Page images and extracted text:
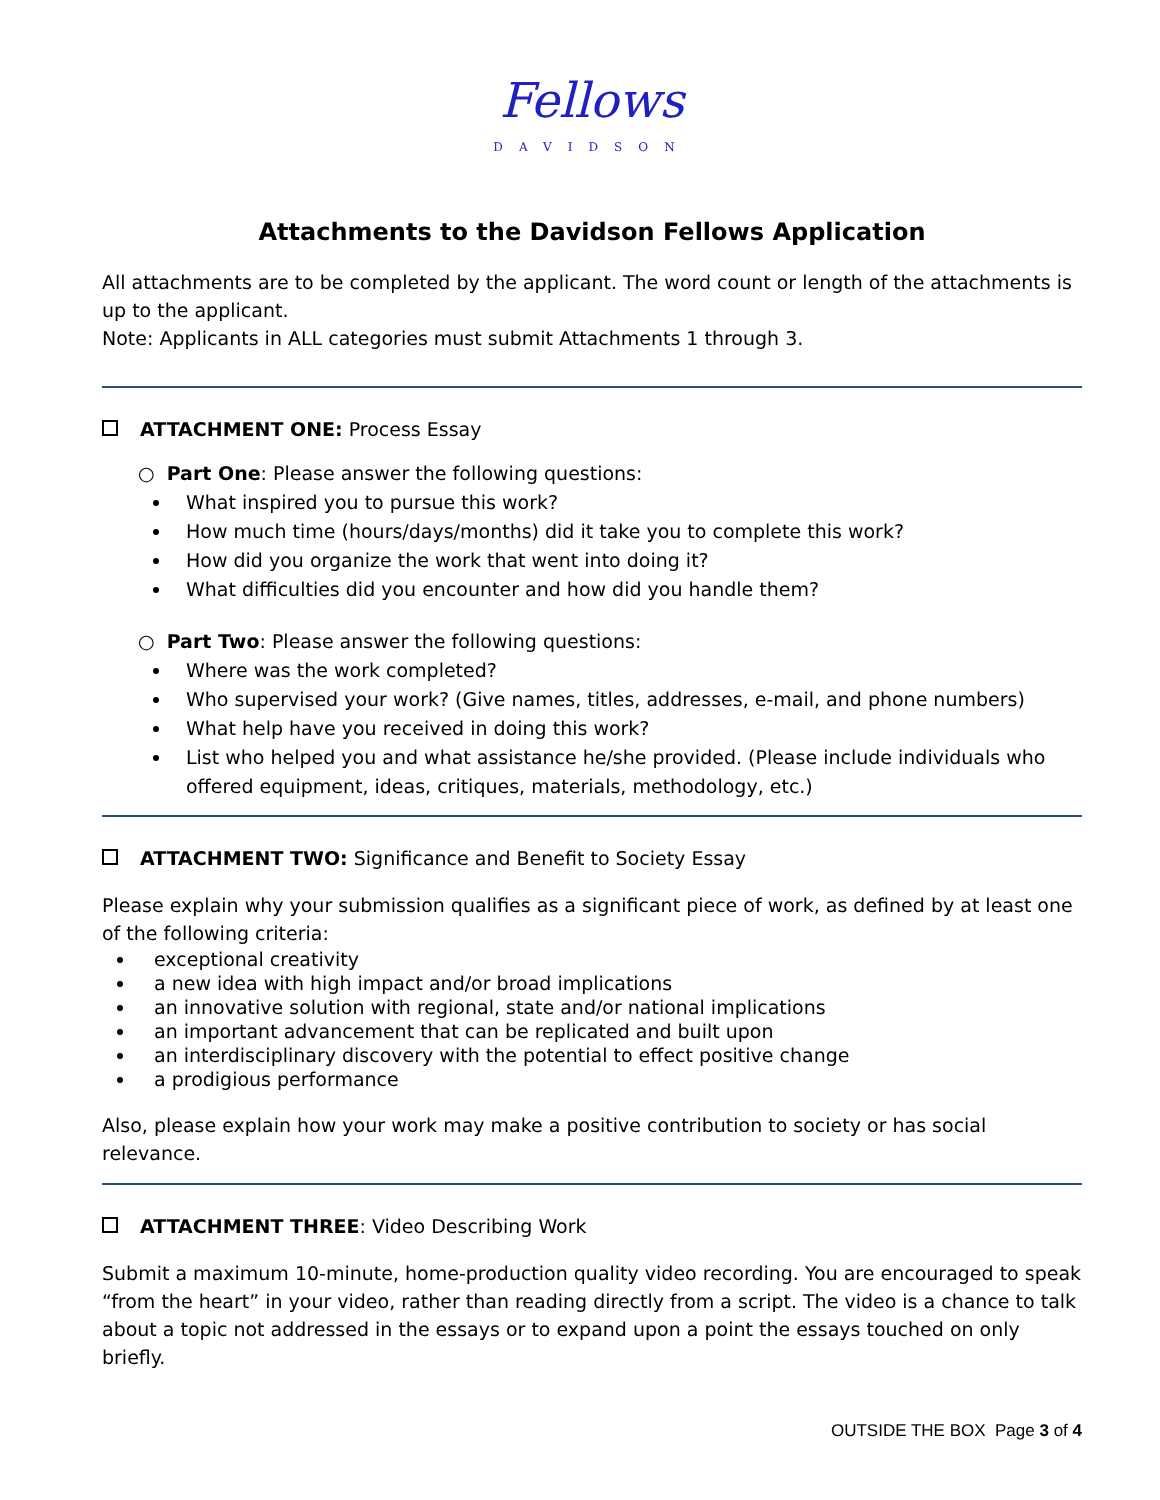Fellows
DAVIDSON
Attachments to the Davidson Fellows Application
All attachments are to be completed by the applicant. The word count or length of the attachments is up to the applicant.
Note: Applicants in ALL categories must submit Attachments 1 through 3.
ATTACHMENT ONE: Process Essay
○ Part One: Please answer the following questions:
What inspired you to pursue this work?
How much time (hours/days/months) did it take you to complete this work?
How did you organize the work that went into doing it?
What difficulties did you encounter and how did you handle them?
○ Part Two: Please answer the following questions:
Where was the work completed?
Who supervised your work? (Give names, titles, addresses, e-mail, and phone numbers)
What help have you received in doing this work?
List who helped you and what assistance he/she provided. (Please include individuals who offered equipment, ideas, critiques, materials, methodology, etc.)
ATTACHMENT TWO: Significance and Benefit to Society Essay
Please explain why your submission qualifies as a significant piece of work, as defined by at least one of the following criteria:
exceptional creativity
a new idea with high impact and/or broad implications
an innovative solution with regional, state and/or national implications
an important advancement that can be replicated and built upon
an interdisciplinary discovery with the potential to effect positive change
a prodigious performance
Also, please explain how your work may make a positive contribution to society or has social relevance.
ATTACHMENT THREE: Video Describing Work
Submit a maximum 10-minute, home-production quality video recording. You are encouraged to speak “from the heart” in your video, rather than reading directly from a script. The video is a chance to talk about a topic not addressed in the essays or to expand upon a point the essays touched on only briefly.
OUTSIDE THE BOX Page 3 of 4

== What this task involves ==
Reproduce all of the data exactly, omitting each picture it holds.

== Solution to the problem ==
Fellows
DAVIDSON
Attachments to the Davidson Fellows Application
All attachments are to be completed by the applicant. The word count or length of the attachments is up to the applicant.
Note: Applicants in ALL categories must submit Attachments 1 through 3.
ATTACHMENT ONE: Process Essay
○ Part One: Please answer the following questions:
What inspired you to pursue this work?
How much time (hours/days/months) did it take you to complete this work?
How did you organize the work that went into doing it?
What difficulties did you encounter and how did you handle them?
○ Part Two: Please answer the following questions:
Where was the work completed?
Who supervised your work? (Give names, titles, addresses, e-mail, and phone numbers)
What help have you received in doing this work?
List who helped you and what assistance he/she provided. (Please include individuals who offered equipment, ideas, critiques, materials, methodology, etc.)
ATTACHMENT TWO: Significance and Benefit to Society Essay
Please explain why your submission qualifies as a significant piece of work, as defined by at least one of the following criteria:
exceptional creativity
a new idea with high impact and/or broad implications
an innovative solution with regional, state and/or national implications
an important advancement that can be replicated and built upon
an interdisciplinary discovery with the potential to effect positive change
a prodigious performance
Also, please explain how your work may make a positive contribution to society or has social relevance.
ATTACHMENT THREE: Video Describing Work
Submit a maximum 10-minute, home-production quality video recording. You are encouraged to speak “from the heart” in your video, rather than reading directly from a script. The video is a chance to talk about a topic not addressed in the essays or to expand upon a point the essays touched on only briefly.
OUTSIDE THE BOX Page 3 of 4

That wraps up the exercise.